## TO DO
For each line of the listing that contains "artifactId", make a copy and return it.

Start of DATA PROVIDED

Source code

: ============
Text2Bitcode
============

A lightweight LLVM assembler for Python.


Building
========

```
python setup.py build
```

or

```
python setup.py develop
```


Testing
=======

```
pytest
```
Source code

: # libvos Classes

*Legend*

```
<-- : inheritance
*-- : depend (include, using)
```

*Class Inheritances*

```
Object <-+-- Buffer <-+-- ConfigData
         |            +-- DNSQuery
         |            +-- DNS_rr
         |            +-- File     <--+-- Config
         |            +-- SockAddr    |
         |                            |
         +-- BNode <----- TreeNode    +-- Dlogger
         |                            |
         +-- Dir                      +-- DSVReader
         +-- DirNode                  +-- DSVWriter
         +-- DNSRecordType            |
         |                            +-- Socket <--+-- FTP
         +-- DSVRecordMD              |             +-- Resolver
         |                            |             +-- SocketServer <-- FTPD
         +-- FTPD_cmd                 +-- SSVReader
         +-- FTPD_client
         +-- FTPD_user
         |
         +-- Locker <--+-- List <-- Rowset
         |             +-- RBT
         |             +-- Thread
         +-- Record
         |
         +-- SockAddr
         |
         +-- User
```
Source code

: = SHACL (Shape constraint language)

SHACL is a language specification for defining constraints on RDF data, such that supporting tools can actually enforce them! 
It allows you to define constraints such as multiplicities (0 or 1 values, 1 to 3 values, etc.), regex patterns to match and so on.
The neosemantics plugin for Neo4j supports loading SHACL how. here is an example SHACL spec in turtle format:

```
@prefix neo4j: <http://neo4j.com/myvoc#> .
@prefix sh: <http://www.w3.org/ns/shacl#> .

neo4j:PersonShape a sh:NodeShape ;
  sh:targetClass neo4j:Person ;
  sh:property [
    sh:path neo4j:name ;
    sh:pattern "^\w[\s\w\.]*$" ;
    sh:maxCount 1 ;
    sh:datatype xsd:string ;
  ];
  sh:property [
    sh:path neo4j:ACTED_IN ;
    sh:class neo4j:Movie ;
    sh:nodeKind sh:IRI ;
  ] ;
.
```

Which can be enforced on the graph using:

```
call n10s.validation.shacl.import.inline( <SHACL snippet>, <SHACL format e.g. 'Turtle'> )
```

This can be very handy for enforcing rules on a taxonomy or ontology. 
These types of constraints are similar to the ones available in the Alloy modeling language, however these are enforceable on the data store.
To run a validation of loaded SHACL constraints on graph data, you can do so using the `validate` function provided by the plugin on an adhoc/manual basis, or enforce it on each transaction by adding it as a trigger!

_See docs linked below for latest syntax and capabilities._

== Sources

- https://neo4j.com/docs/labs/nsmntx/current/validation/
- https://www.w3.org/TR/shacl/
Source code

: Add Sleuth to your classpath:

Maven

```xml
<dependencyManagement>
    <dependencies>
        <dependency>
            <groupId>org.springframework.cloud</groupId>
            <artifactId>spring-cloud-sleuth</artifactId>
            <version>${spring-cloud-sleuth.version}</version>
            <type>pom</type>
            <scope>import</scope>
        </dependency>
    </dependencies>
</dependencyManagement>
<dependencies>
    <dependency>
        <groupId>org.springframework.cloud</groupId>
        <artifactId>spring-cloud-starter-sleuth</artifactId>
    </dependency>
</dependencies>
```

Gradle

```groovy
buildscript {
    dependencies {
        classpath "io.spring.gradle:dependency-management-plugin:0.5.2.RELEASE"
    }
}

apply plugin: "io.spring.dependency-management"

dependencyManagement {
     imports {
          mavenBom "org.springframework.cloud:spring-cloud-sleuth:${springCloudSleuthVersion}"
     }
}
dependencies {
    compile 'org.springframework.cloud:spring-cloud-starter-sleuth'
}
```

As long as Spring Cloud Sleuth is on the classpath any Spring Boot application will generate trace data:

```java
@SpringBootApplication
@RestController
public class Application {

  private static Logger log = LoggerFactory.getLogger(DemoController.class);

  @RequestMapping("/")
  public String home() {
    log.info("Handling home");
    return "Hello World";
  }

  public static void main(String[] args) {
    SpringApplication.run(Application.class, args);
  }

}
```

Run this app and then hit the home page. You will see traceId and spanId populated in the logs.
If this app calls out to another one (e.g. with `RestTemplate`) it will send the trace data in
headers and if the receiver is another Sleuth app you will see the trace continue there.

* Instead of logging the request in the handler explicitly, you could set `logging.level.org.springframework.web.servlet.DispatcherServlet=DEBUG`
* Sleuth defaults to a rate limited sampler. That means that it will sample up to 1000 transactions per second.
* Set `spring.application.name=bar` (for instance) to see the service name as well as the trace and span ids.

End of DATA PROVIDED

## RESPONSE TO THIS EXERCISE
            <artifactId>spring-cloud-sleuth</artifactId>
        <artifactId>spring-cloud-starter-sleuth</artifactId>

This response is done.